GIMIGNANI, Giacinto
(b. 1606, Pistoia, d. 1681, Roma)

Biography

Painter and etcher, part of an Italian family of artists, son of Alessio Gimignani (1567-1651), a respected painter in his home town of Pistoia. Giacinto Gimignani painted altarpieces and frescoes, as well as producing etchings, but was best known for his classicist easel pictures of biblical and historical themes.

He is traditionally said to have been trained by his father. From 1630 he is documented in Rome, and from 1632 he worked under the direction of Pietro da Cortona for the Barberini family. His first surviving work, also documented by drawings, is the frescoed lunette of the Rest on the Flight to Egypt (1632) in the chapel of the Palazzo Barberini, while his earliest signed and dated painting is the Adoration of the Magi (1634; Rome, Collezione Urbano Propaganda Fide, chapel). During the reign of the Barberini pope Urban VIII (reg 1623-44), he painted many pictures for the Barberini circle, among them a fresco of the Vision of Constantine in the ambulatory of the baptistery of S Giovanni in Laterano (in situ), under the direction of Andrea Sacchi. His early training with Cortona influenced his brilliant colour and painterly surfaces, yet he was also responsive to the more austere art of Domenichino and Sacchi, to the refined mythologies of Alessandro Turchi and to Nicolas Poussin and his French contemporaries in Rome.

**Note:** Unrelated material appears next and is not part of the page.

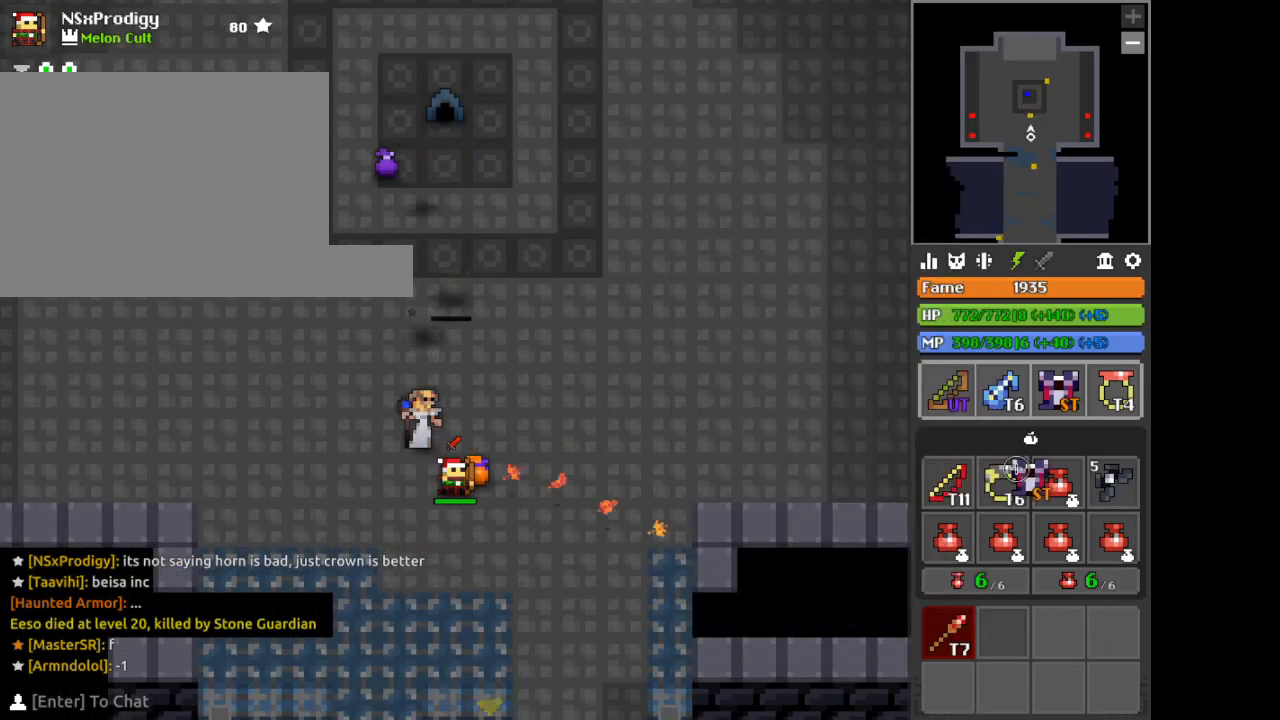
{"keys": [], "mouse": ["left"], "events": []}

Gimignani developed an individual classicist style, and the intense colour and balanced compositions of his many easel paintings of biblical and Classical themes, such as Rachel Hiding the Idols (1640s; Florence, Galleria Corsini), are closest to Poussin. His works were popular with French patrons, among them François Annibal d'Estrées (1573-1670), who commissioned Rinaldo and Armida in the Enchanted Forest (1640; Bouxwiller, Musée de la Ville). With Giovanni Francesco Romanelli he played a decisive role in introducing the Roman Baroque style to France. In the 1640s Gimignani also began to produce etchings, as reproductions of his paintings and as book illustrations, such as those for F. Strada's De bello Belgico: Decades duae (Rome, 1647). In 1648 he assisted Cortona in the decoration of the Palazzo Pamphili, Rome.